Vale Superwog series 2

Superwog is a smart sitcom masquerading as a dumb sitcom. On the surface it looks like yet another example of ‘wog humour’, relying on ethnic and gender stereotypes, slapstick and broad gags to get laughs. But in reality, it’s much smarter than the likes of Housos or (and here’s one for those with long memories) Acropolis Now.

What’s more, this isn’t a show that only gets laughs out of stereotypes – although when it does, it does it well. Wog Dad (Nathan Saidden) is an ethnic stereotype, but he could also be anyone twisted and embittered by their quest to triumph over someone or something. His rage is universal and relatable to anyone whose seen wounded pride quickly escalate into a dangerous obsession.

Similarly, Superwog (Theodore Saidden) and his best friend Johnny (Nathan Saidden again) are working-class inner-city male stereotypes, yet their interactions with everything from the Google search engine to public officials are more intelligent than you might think.

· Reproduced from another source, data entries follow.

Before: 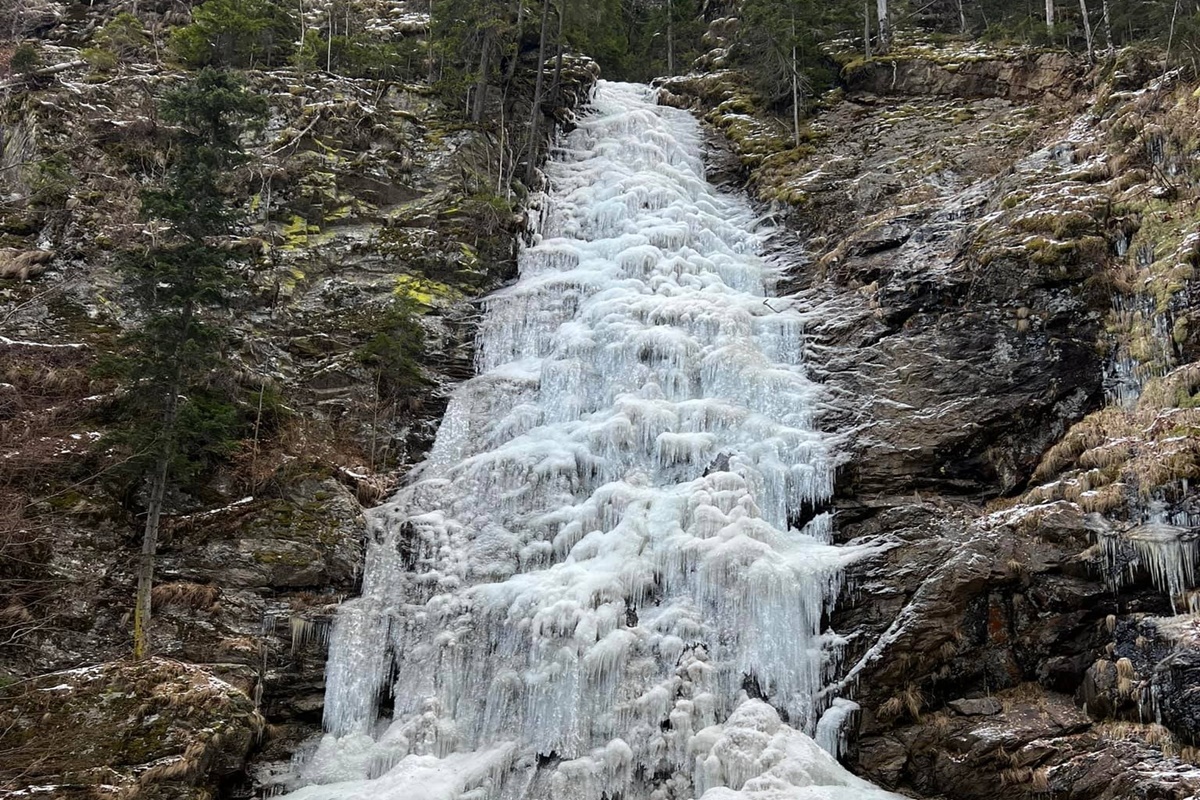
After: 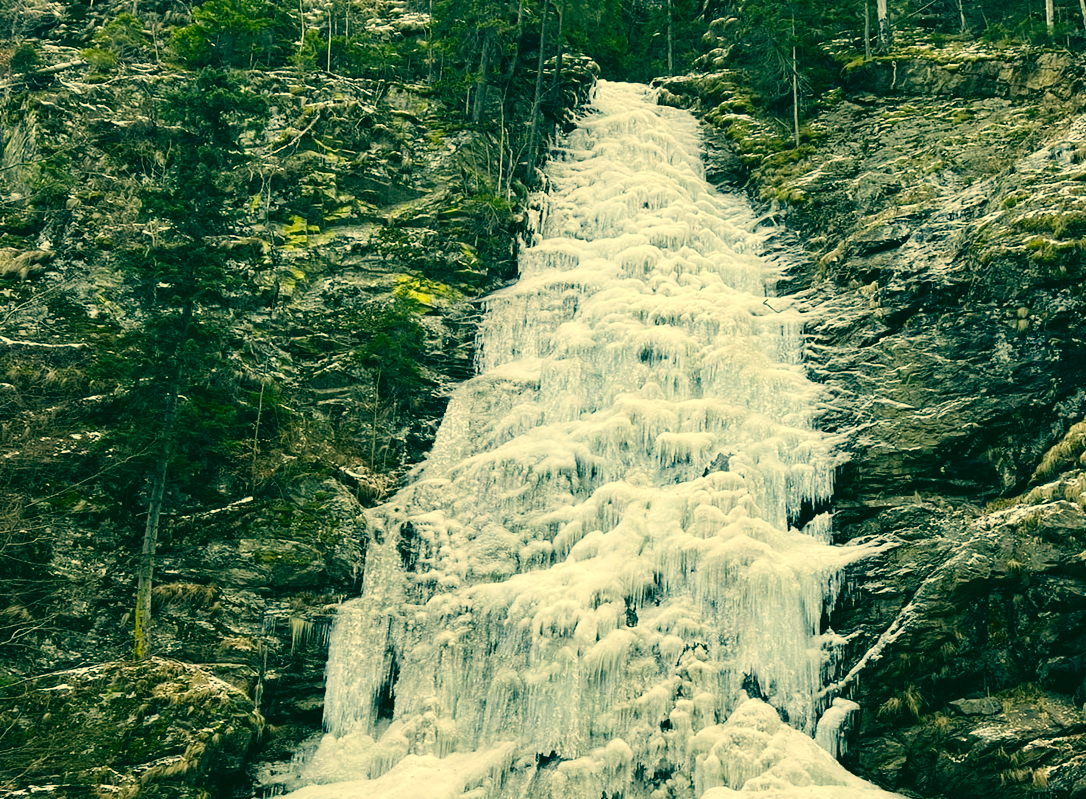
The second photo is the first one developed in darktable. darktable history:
color correction: highlights a* 1.99, highlights b* 34.21, shadows a* -37.44, shadows b* -6.06
tone curve: curves: ch0 [(0, 0) (0.071, 0.047) (0.266, 0.26) (0.491, 0.552) (0.753, 0.818) (1, 0.983)]; ch1 [(0, 0) (0.346, 0.307) (0.408, 0.369) (0.463, 0.443) (0.482, 0.493) (0.502, 0.5) (0.517, 0.518) (0.546, 0.576) (0.588, 0.643) (0.651, 0.709) (1, 1)]; ch2 [(0, 0) (0.346, 0.34) (0.434, 0.46) (0.485, 0.494) (0.5, 0.494) (0.517, 0.503) (0.535, 0.545) (0.583, 0.624) (0.625, 0.678) (1, 1)], preserve colors none
crop: right 9.495%, bottom 0.041%
exposure: exposure 0.202 EV, compensate highlight preservation false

Nathan and Theodore Saidden in Superwog

Who expected a satire on contemporary art or a deconstruction of empathic woke culture in Superwog? It’s more the sort of material you might expect from a show which aims to be a smart social satire sitcom, like Why Are You Like This?, yet Superwog managed to make material on these topics funny while Why Are You Like This? struggled.

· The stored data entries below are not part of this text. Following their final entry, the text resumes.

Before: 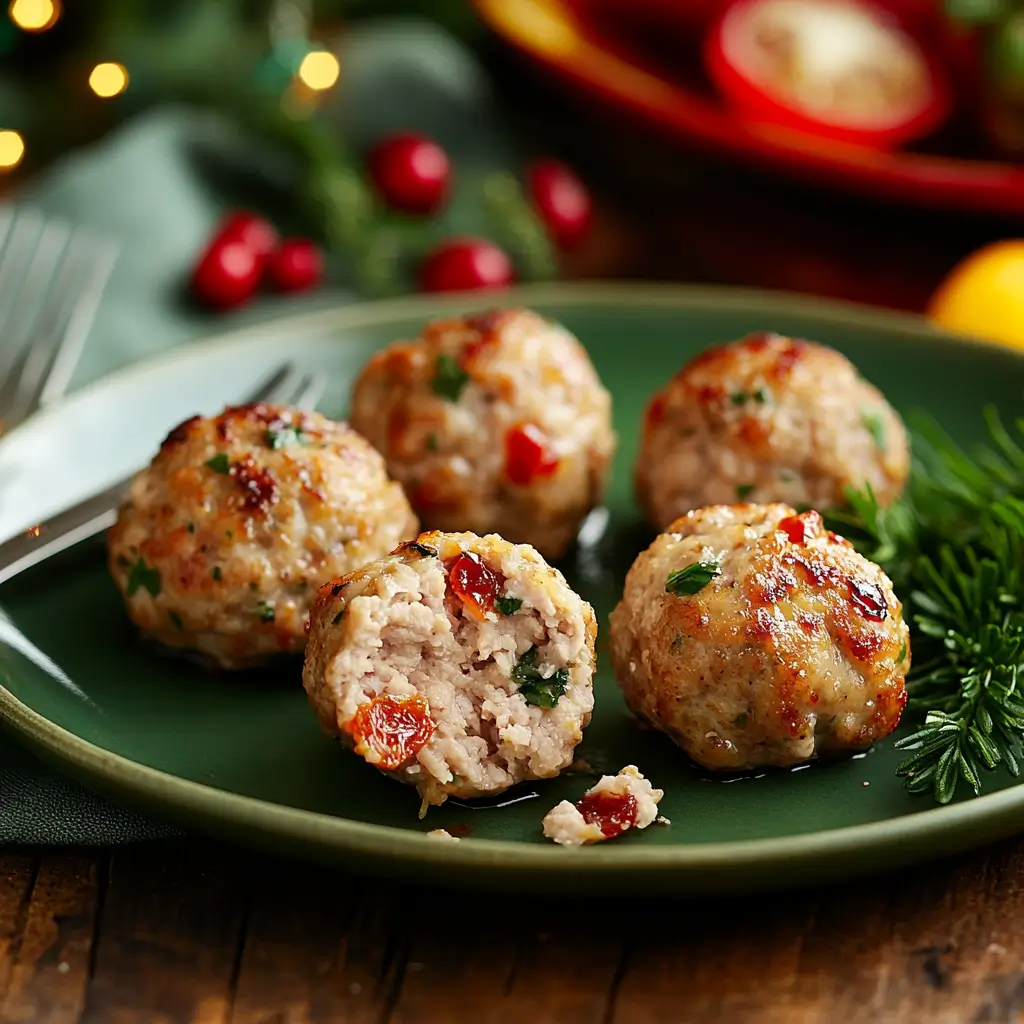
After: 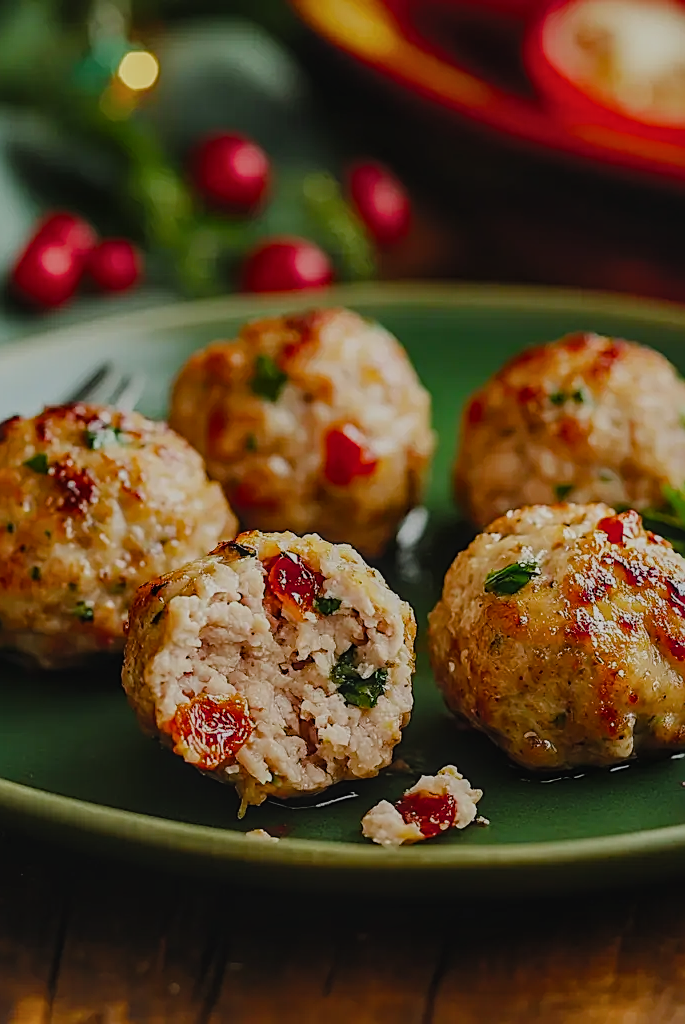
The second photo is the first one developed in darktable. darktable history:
exposure: black level correction -0.015, exposure -0.499 EV, compensate highlight preservation false
sharpen: amount 0.495
local contrast: on, module defaults
crop and rotate: left 17.77%, right 15.302%
filmic rgb: black relative exposure -7.65 EV, white relative exposure 4.56 EV, threshold 2.98 EV, hardness 3.61, enable highlight reconstruction true
color balance rgb: perceptual saturation grading › global saturation 20%, perceptual saturation grading › highlights -25.553%, perceptual saturation grading › shadows 49.753%, contrast -9.441%
contrast equalizer: octaves 7, y [[0.51, 0.537, 0.559, 0.574, 0.599, 0.618], [0.5 ×6], [0.5 ×6], [0 ×6], [0 ×6]], mix 0.145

But if you’re not interested in a satire on art or woke, Superwog switches seamlessly to some gags involving people shouting at each other or getting hit in the face with a ping pong ball. Truly something for everyone, there.

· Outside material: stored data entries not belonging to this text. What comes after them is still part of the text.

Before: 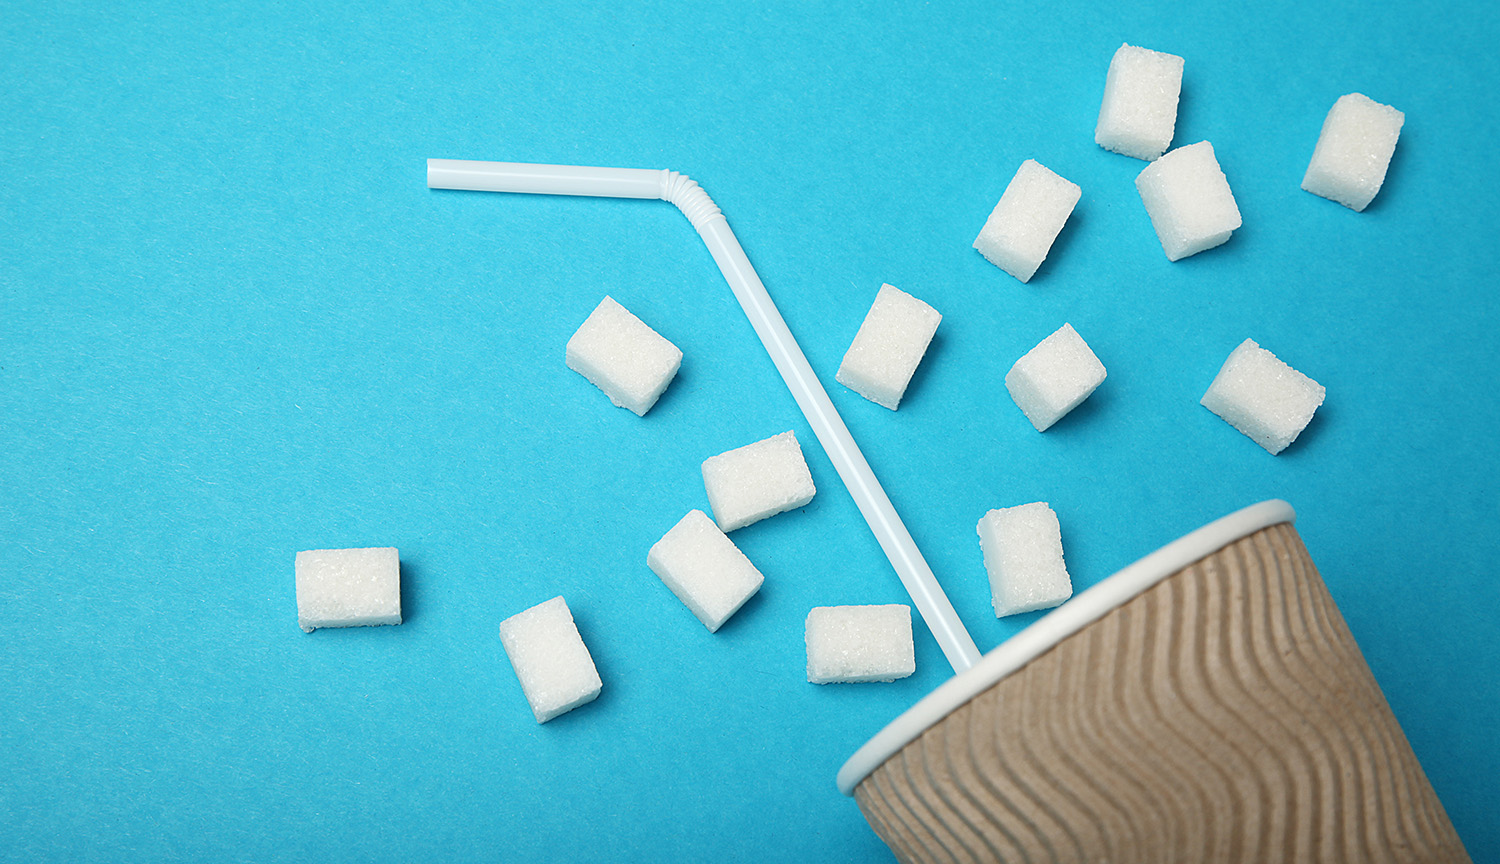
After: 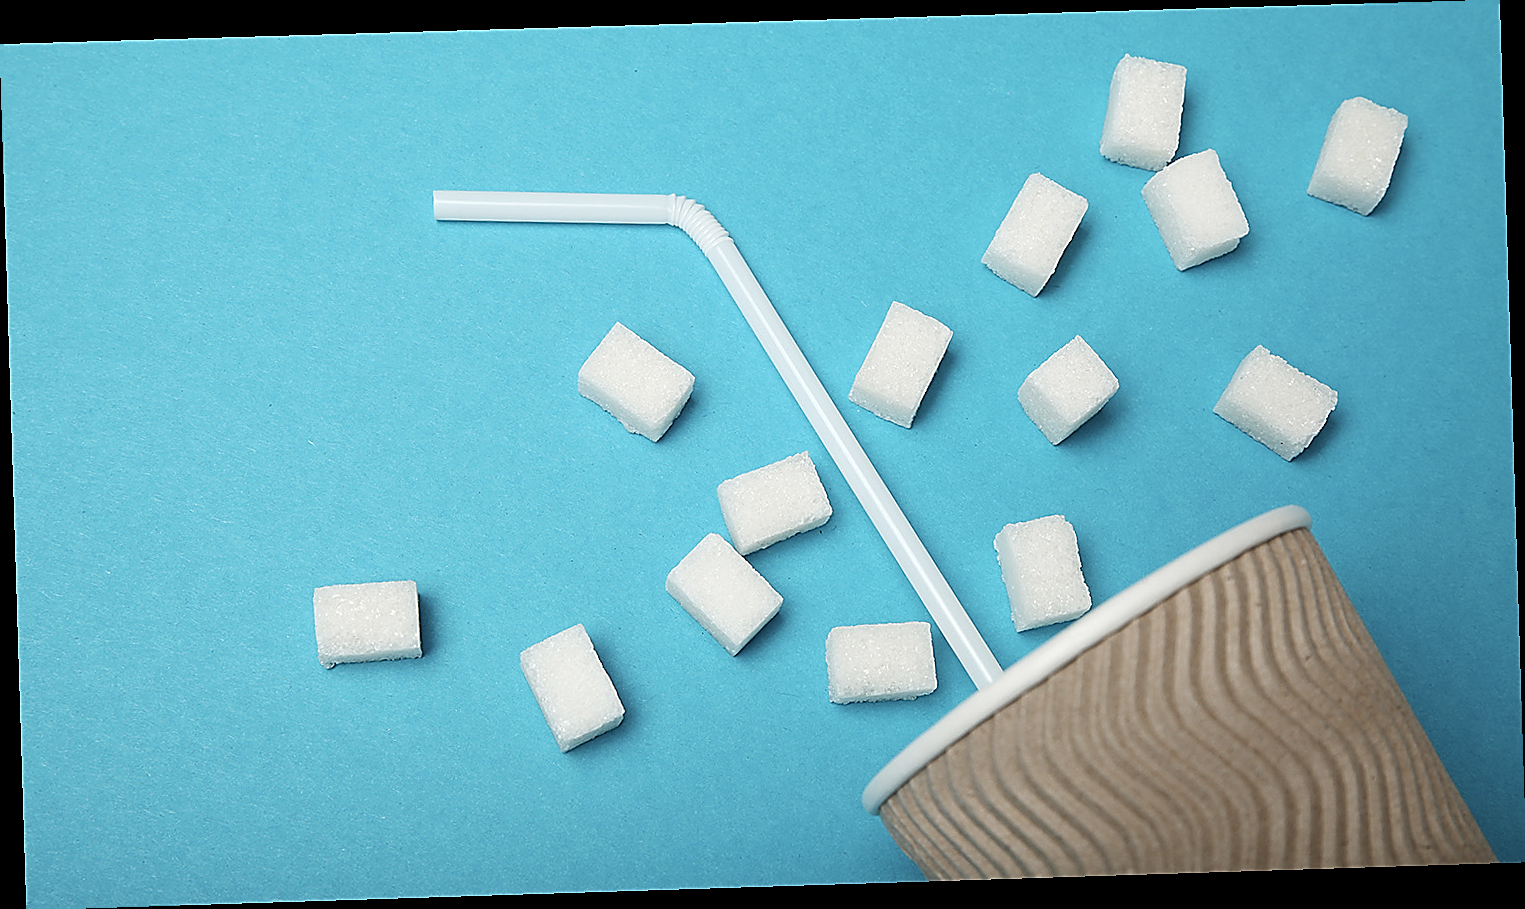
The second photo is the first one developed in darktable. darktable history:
color correction: saturation 0.8
rotate and perspective: rotation -1.77°, lens shift (horizontal) 0.004, automatic cropping off
sharpen: radius 1.4, amount 1.25, threshold 0.7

The only letdown is Wog Mum, a sometimes pointless character, who doesn’t seem to do much more than giggle, shout or wear that fur wrap. In many ways, she seems like the sort of female character typical in a 1970s comedy, where women were relegated either to ‘sex object’, ‘harridan’ or ‘bimbo’. Yet the Saiddens are capable of better; female guest roles in Superwog have been as diverse, realistic and funny as any of the male roles, so why’s Wog Mum such a badly-drawn character?

Yet, despite this, Superwog is still something to celebrate. It’s doing something rarely seen in Australian sitcoms: embracing a wide range of comedy styles and making them all work. There’s something for those who enjoy seeing dumb, aggressive men get their comeuppance, there’s something for those who like to see our institutions get a kicking, and there’s something for those who find projectile vomiting funny. And in a world where most Australian sitcoms can’t even make one of those things work, Superwog is a comedic triumph.